We ordered something, I think mine was a veal cutlet that had been breaded in library paste-their marvelous chef must have been off today-and Peter kept asking me district attorney-type questions about the agreement I had been forced to sign before the wedding. I suppose he was desperate, poor darling, because we’d been over that Berlin wall a dozen times previously without finding a loophole or the sorriest chink. I had to point out to him again that for the five-year term of the agreement I have absolutely no financial claim on Nino or his estate, and if I left his bed (!) and board before the expiration date it would not only strand me without a Hungarian pengo but he could-and positively would-sic the gendarmes on daddy and have him packed off to jail on the old embezzlement charge.

“Is his money so important to you?” How Peter’s lip curled.

“I hate it. And him!
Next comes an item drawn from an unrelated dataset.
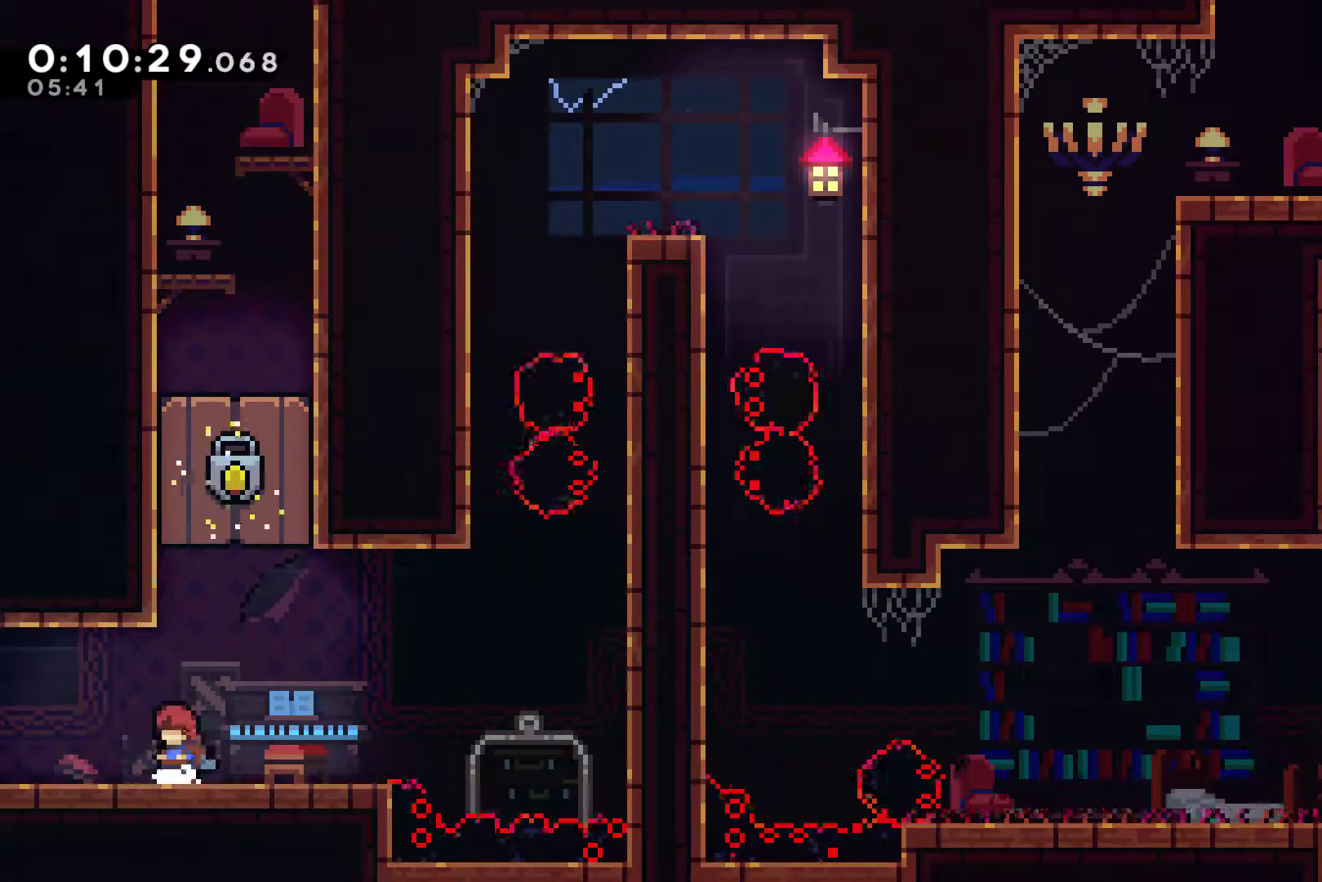
{"buttons": ["DPAD_UP"], "left_stick": "center", "right_stick": "center", "events": [[300, "A", "down"], [400, "A", "up"], [400, "DPAD_UP", "down"]]}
For Pete’s sake, Peter, you can’t really think it’s the money. I told you. I’d gladly accept any kind of decent life, no matter how much of a struggle it would be, if not for-”

“Right back to dear old dad again,” Peter said, grinding his teeth. “Oh, damn him! When’s the due date?”

“Of what, Peter?”

“The agreement. When the five years are up. That’s one of Nino’s private papers he’s never let me in on.”

“What’s today? December 9. Well, it expires 9 months from today, on Nino’s 68th birthday, which is also our fifth anniversary. September 9 next year.”

“Nine months,” Peter said in a very peculiar way.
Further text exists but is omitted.